Since my posting about SAPS and NCBE protocols for extracting and manipulating
DNA I have had a couple of queries relating to staining of DNA on gels,
particularly from Barbara Moffat (whose transmission didn't contain an Email
address) - if you're out there Barbara....
WE use either
A) Methylene blue (0.1% in 0.5M Na acetate) and stain gels
(ideally) overnight and then destain with one rinse of tapwater and then
leave in fresh tapwater for about an hour - gels will keep for months if kept
in the resulting dilute stain, particularly if refrigerated. OR
B) Azure A (0.08% in 40% IMS) - the stain is poured onto the surface of the
gel and left for 4 min. Stain is then poured off and reused. The surface of
the gel is then rinsed with 70% ethanol for a few seconds and this is then
discarded.

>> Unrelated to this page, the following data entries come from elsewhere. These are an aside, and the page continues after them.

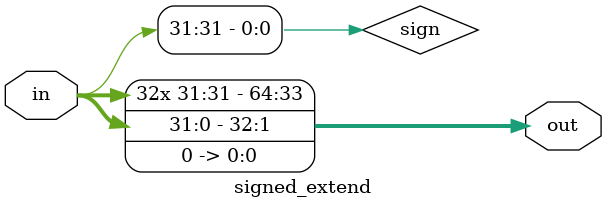
<source format=sv>
`resetall
`timescale 1ns / 1ps
`default_nettype none

module signed_extend #(
    parameter ORIGINAL_BITS = 32,
    parameter LEADING_BITS = 32,
    parameter FOLLOWING_BITS = 1
) (
    input  wire logic [LEADING_BITS-1:0] in,
    output      logic [ORIGINAL_BITS+LEADING_BITS+FOLLOWING_BITS-1:0] out
);

    logic sign;

    assign sign = in[LEADING_BITS-1];
    assign out = { { LEADING_BITS{sign} }, in, { FOLLOWING_BITS{1'b0} } };

endmodule

`resetall

</source>
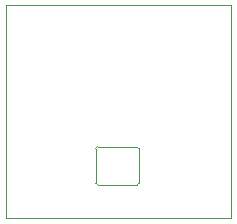
<source format=gbr>
%TF.GenerationSoftware,KiCad,Pcbnew,(6.0.2-0)*%
%TF.CreationDate,2022-10-03T22:05:58+11:00*%
%TF.ProjectId,ameoba,616d656f-6261-42e6-9b69-6361645f7063,rev?*%
%TF.SameCoordinates,Original*%
%TF.FileFunction,Profile,NP*%
%FSLAX46Y46*%
G04 Gerber Fmt 4.6, Leading zero omitted, Abs format (unit mm)*
G04 Created by KiCad (PCBNEW (6.0.2-0)) date 2022-10-03 22:05:58*
%MOMM*%
%LPD*%
G01*
G04 APERTURE LIST*
%TA.AperFunction,Profile*%
%ADD10C,0.100000*%
%TD*%
%TA.AperFunction,Profile*%
%ADD11C,0.120000*%
%TD*%
G04 APERTURE END LIST*
D10*
X16000000Y-34510000D02*
X35000000Y-34510000D01*
X35000000Y-34510000D02*
X35000000Y-16510000D01*
X35000000Y-16510000D02*
X16000000Y-16510000D01*
X16000000Y-16510000D02*
X16000000Y-34510000D01*
D11*
%TO.C,REF\u002A\u002A*%
X27066730Y-28462153D02*
X23730869Y-28451473D01*
X27243607Y-31551854D02*
X27242560Y-28626260D01*
X23755358Y-31728728D02*
X27079500Y-31727684D01*
X23566762Y-28627303D02*
X23579528Y-31564621D01*
X23579528Y-31564621D02*
G75*
G03*
X23755358Y-31728728I184585J21522D01*
G01*
X27079500Y-31727684D02*
G75*
G03*
X27243607Y-31551854I-21522J184585D01*
G01*
X23730869Y-28451473D02*
G75*
G03*
X23566762Y-28627303I21522J-184585D01*
G01*
X27242561Y-28626260D02*
G75*
G03*
X27066730Y-28462153I-184583J-21520D01*
G01*
%TD*%
M02*

</source>
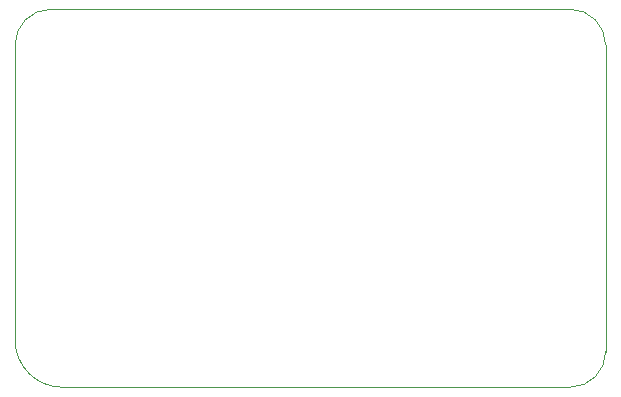
<source format=gbr>
%TF.GenerationSoftware,KiCad,Pcbnew,5.1.7-a382d34a8~88~ubuntu20.04.1*%
%TF.CreationDate,2020-12-12T08:47:46-08:00*%
%TF.ProjectId,syzygy-serdes-breakout,73797a79-6779-42d7-9365-726465732d62,rev?*%
%TF.SameCoordinates,Original*%
%TF.FileFunction,Profile,NP*%
%FSLAX46Y46*%
G04 Gerber Fmt 4.6, Leading zero omitted, Abs format (unit mm)*
G04 Created by KiCad (PCBNEW 5.1.7-a382d34a8~88~ubuntu20.04.1) date 2020-12-12 08:47:46*
%MOMM*%
%LPD*%
G01*
G04 APERTURE LIST*
%TA.AperFunction,Profile*%
%ADD10C,0.050000*%
%TD*%
G04 APERTURE END LIST*
D10*
X122000000Y-125000000D02*
X79000000Y-125000000D01*
X78000000Y-93000000D02*
X122000000Y-93000000D01*
X75000000Y-96000000D02*
X75000000Y-121000000D01*
X125000000Y-96000000D02*
X125000000Y-122000000D01*
X125000000Y-122000000D02*
G75*
G02*
X122000000Y-125000000I-3000000J0D01*
G01*
X79000000Y-125000000D02*
G75*
G02*
X75000000Y-121000000I0J4000000D01*
G01*
X122000000Y-93000000D02*
G75*
G02*
X125000000Y-96000000I0J-3000000D01*
G01*
X75000000Y-96000000D02*
G75*
G02*
X78000000Y-93000000I3000000J0D01*
G01*
M02*

</source>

The gel is then rinsed three or four times with tap water. The
stain migrates into the gel and bands will be visible after 10min, but best
results are obtained by leaving the gel in a sealed container to prevent
drying out overnight.
When I started this DNA work I used Meth blue, but in our workshops for
teachers I now use the Azure A because it's faster.
Sensitivity is about 20% that of ethidium bromide but with the amounts of DNA
we use (0.5 to 1.0 microgram for each digest) this is not a problem.
Hope this helps.
Barry Meatyard, SAPS Programme, Inst of Ed, University of Warwick.